There’s nothing quite so useful as a corroborating source:

A few weeks ago, Jonathon Allen, a biochemistry major at the University of California, Santa Cruz, was listening to the Nature podcast when he heard about a team of researchers in Japan who had found an odd spike in carbon-14 levels in tree rings. The spike probably came from a burst of high-energy radiation striking the upper atmosphere, increasing the rate at which carbon-14 is formed (see ‘Mysterious radiation burst recorded in tree rings‘).

But there was a problem: the only known causes of such radiation are supernova explosions or gigantic solar flares, and the researchers knew of no such events in AD 774 or 775, the dates indicated by the tree rings.

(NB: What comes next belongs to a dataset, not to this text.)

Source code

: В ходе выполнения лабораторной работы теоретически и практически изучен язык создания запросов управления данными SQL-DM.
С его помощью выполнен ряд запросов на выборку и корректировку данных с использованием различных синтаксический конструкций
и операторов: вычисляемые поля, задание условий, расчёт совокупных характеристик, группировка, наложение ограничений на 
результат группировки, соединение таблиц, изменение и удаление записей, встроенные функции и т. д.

Which gave Allen an idea. He pored over the pertinent entries in the Anglo-Saxon Chronicle, and in 774 found this:

Allen found a reference to a “red crucifix” that appeared in the heavens “after sunset”.

“It made me think it’s some sort of stellar event,” Allen says. Furthermore, he notes, the redness might indicate that the source was hidden behind a dust cloud dense enough to scatter all but a small amount of red light. Such a cloud might also prevent any remnants of the proposed supernova being seen by modern astronomers.

While Allen apparently wasn’t the first to spot this reference, give him credit for knowing what to do with the information once he got it.